The changes, outlined in an “assurance of voluntary compliance” filed this month in Travis County’s 345th District Court, come after a flurry of consumer complaints about the satellite radio provider, according to court documents.
Those documents indicate some of the complaints came from customers who said they were unknowingly signed up for auto-renewal of SiriusXM services, while other subscribers claimed they continued to be billed for services they had canceled.
Many of the issues were related to dealings with customer service representatives at the company’s call centers, records indicate.
SiriusXM, in a court filing, says it “does not admit that it has violated the consumer statutes and enters into this settlement for purposes of resolution of this matter only.”
“We are pleased to have reached agreements that resolve this investigation,” SiriusXM spokesman Patrick Reilly told the American-Statesman. “The changes to our consumer practices that we agreed to are practices we have already implemented at SiriusXM.
“Under the terms of the settlements, we have agreed to provide, upon the request of the states, additional information about our consumer practices and to participate in a process designed to address any previously unresolved consumer complaints.”
As part of the settlement, SiriusXM will make a payment of about $4 million to the states. The payment, Reilly said, “has no material financial effect on the company.”
The Texas attorney general’s office said the money will be used as a reimbursement for attorneys’ fees and investigative costs, consumer education efforts and future “public protection purposes,” among other things.
Going forward, SiriusXM has agreed to make “clear and conspicuous” disclosures about its various policies, including those governing auto-renewals and cancellations.
The company has committed to adequately staff its call centers, including a pledge to warn callers when wait times exceed three minutes. When waits times are extended, customers will be able to leave a message that will be returned when SiriusXM operators are available to assist.
Scripts used by customer service representatives have been modified, including those used when SiriusXM attempts to “save” a customer from canceling service.
All calls from customers wishing to cancel service will be recorded, documents indicate.

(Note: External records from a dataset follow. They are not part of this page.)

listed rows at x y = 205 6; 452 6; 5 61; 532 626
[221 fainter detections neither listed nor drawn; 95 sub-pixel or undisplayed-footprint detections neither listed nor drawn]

Those recordings will be saved for a minimum of 30 months and will be available for state officials to review, if they choose.
“SiriusXM shall not engage in harassing or abusive ‘save’ attempts and a customer service representative shall promptly and without delay move on to the next ‘save’ attempt or cancellation, depending on the circumstances, when a consumer declines a rebuttal offer,” the agreement says, in part.
The company has also modified its customer complaint resolution process. As part of those revisions, some past complaints will be revisited.